Text block
The Ballad of Noem’s Dog moves through a triad of Utility, Value, and Care—a progression not of behavior, but of ethical recognition. The story is not about the dog alone, but about what its fate reveals: how quickly function becomes the measure of worth, how swiftly judgment arrives when care is withheld, and how the consequences fall on the voiceless first.

Utility opens the triad. The dog is framed by its failure to perform: too wild, too sharp, no use for field or sport. But utility is not neutral—it’s a frame imposed, a standard built outside the being itself. The animal is not evaluated, but categorized and dismissed. The story names the root: usefulness is demanded first, before understanding is offered. The gun is not the first act—it is the conclusion of a system where roles are fixed and deviation punished.

Value is the hinge—the place where care should emerge, but doesn’t. Value becomes conditional, granted only through obedience or performance. But when that standard isn't met, value is revoked, and care collapses with it. The story exposes this break: a love premised on compliance cannot survive complexity. When value is tied to results, every failure becomes a threat, and every bond is brittle. The dog was not beyond care—it was never given it.

Questions to answer
#1 Please condense the paragraph of the commentary on The Ballad of Noem's Dog that begins "Utility opens the triad" into a short bulleted list that keeps its main points.
#2 Carry the commentary on The Ballad of Noem's Dog forward from its final sentence, in the same style and voice.

Supplied material
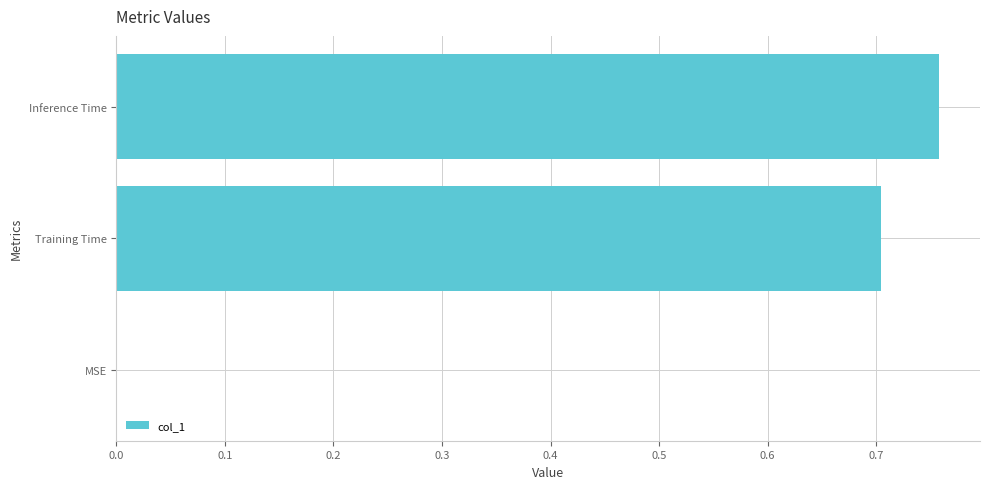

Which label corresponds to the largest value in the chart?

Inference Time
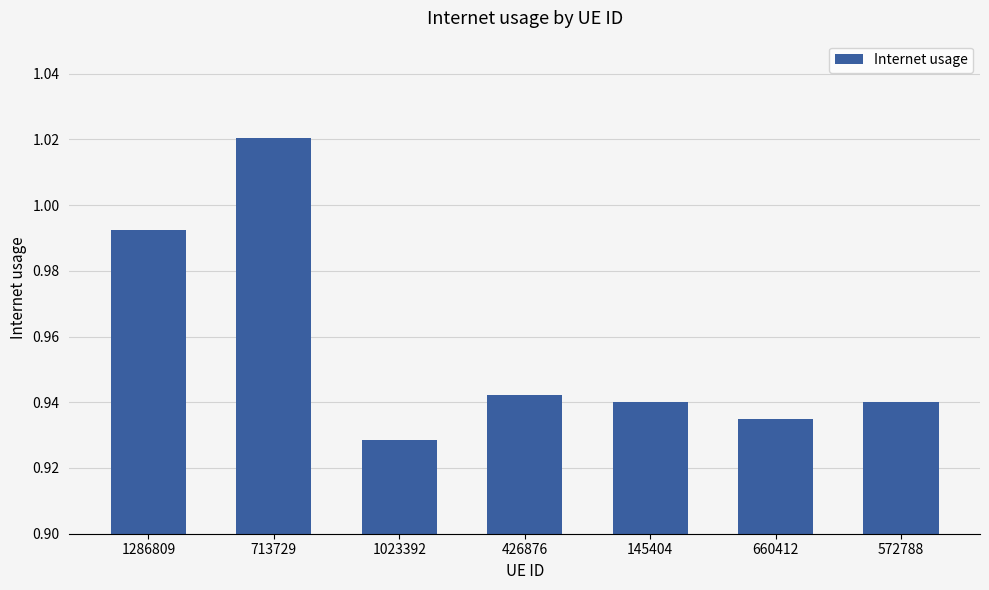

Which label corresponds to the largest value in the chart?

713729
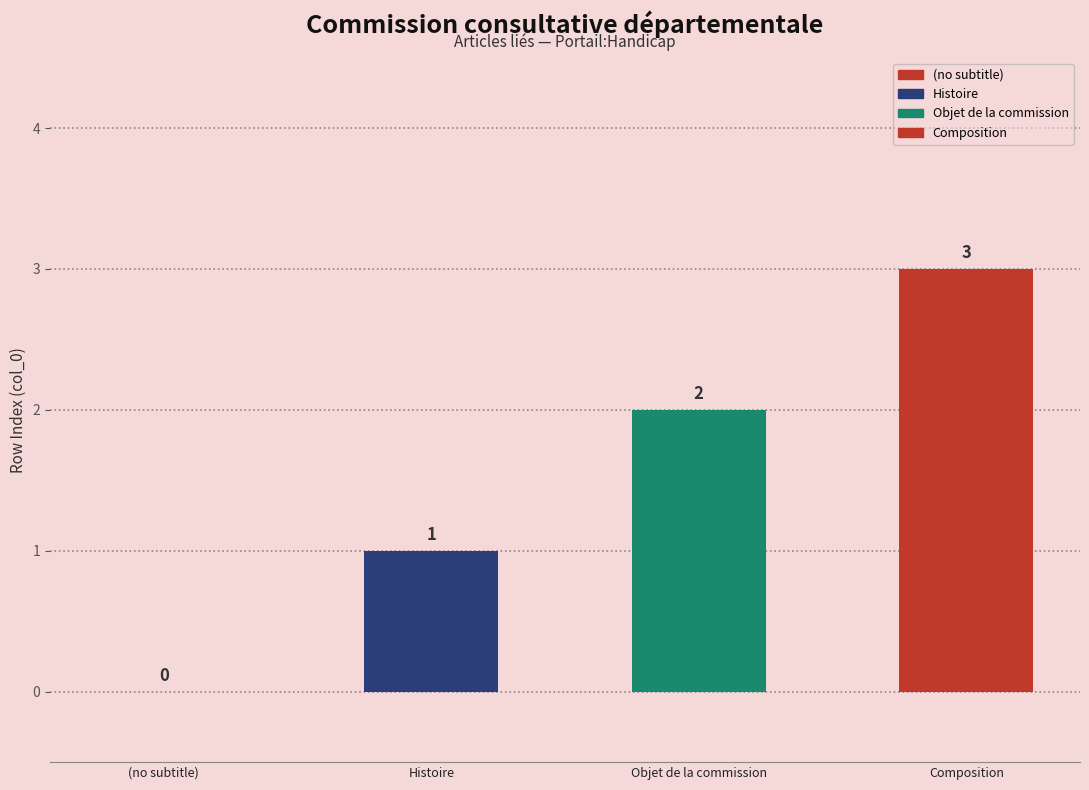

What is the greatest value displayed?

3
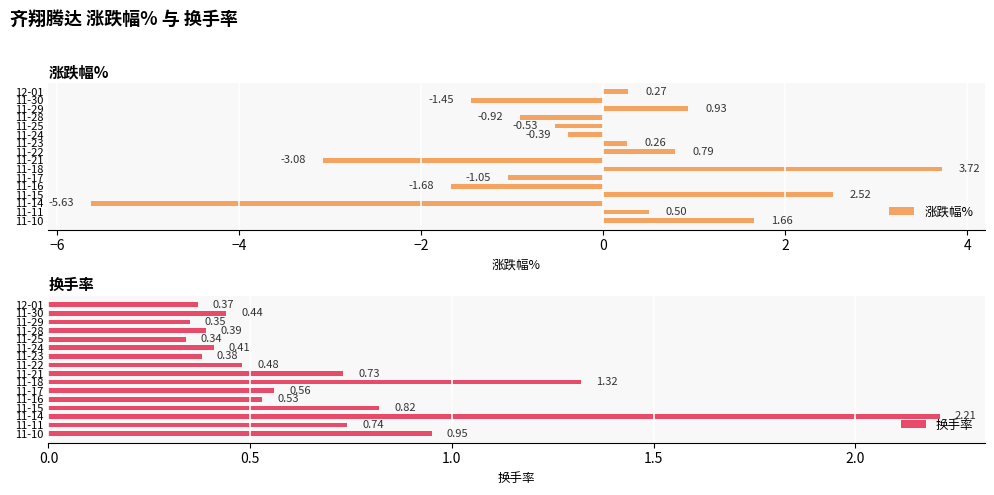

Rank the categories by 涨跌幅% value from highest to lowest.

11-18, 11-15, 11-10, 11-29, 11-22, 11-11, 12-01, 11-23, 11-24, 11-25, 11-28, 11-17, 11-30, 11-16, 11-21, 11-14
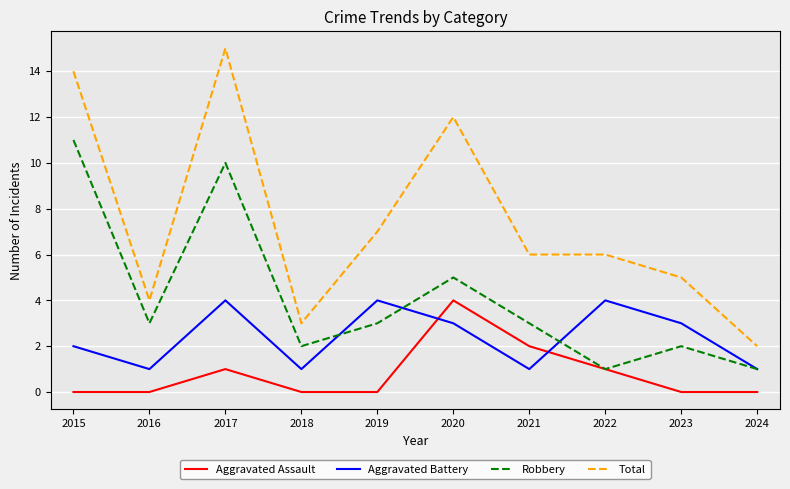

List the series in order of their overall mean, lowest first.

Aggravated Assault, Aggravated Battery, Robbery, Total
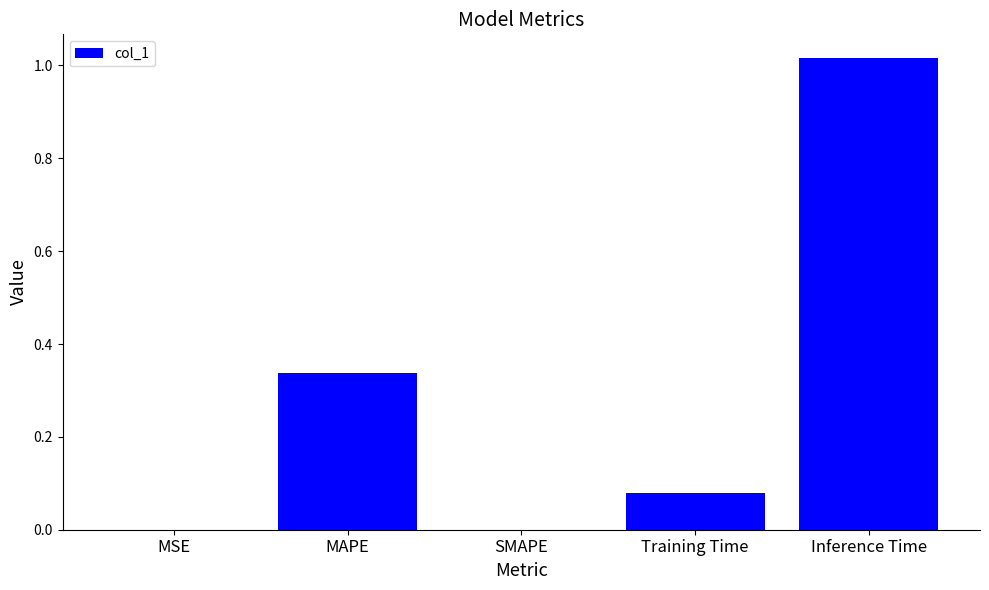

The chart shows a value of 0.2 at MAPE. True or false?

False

Solved problems
#1
- The dog is defined by its failure to perform: too wild and too sharp, of no use for field or sport.
- Utility is not neutral. It is a standard imposed from outside the animal.
- The dog is categorized and dismissed rather than evaluated.
- Usefulness is demanded before understanding is offered.
- The gun is not the first act but the conclusion of a system where roles are fixed and deviation is punished.

#2
Care is the unrealized potential—the thread that could have restructured the story. True care precedes utility, and it generates value rather than waiting for it to appear. But in Noem’s telling, care was kept in reserve, withheld until proven deserved. And in that delay, the shape of possibility was lost. The dog was not trained or guided—it was named and judged. What could have been formed through time and attention was aborted by fear and projection.

Utility demanded without value becomes control. Value withheld in absence of care becomes abandonment. Care restored beyond utility becomes stewardship—not ownership, not dominance, but covenant.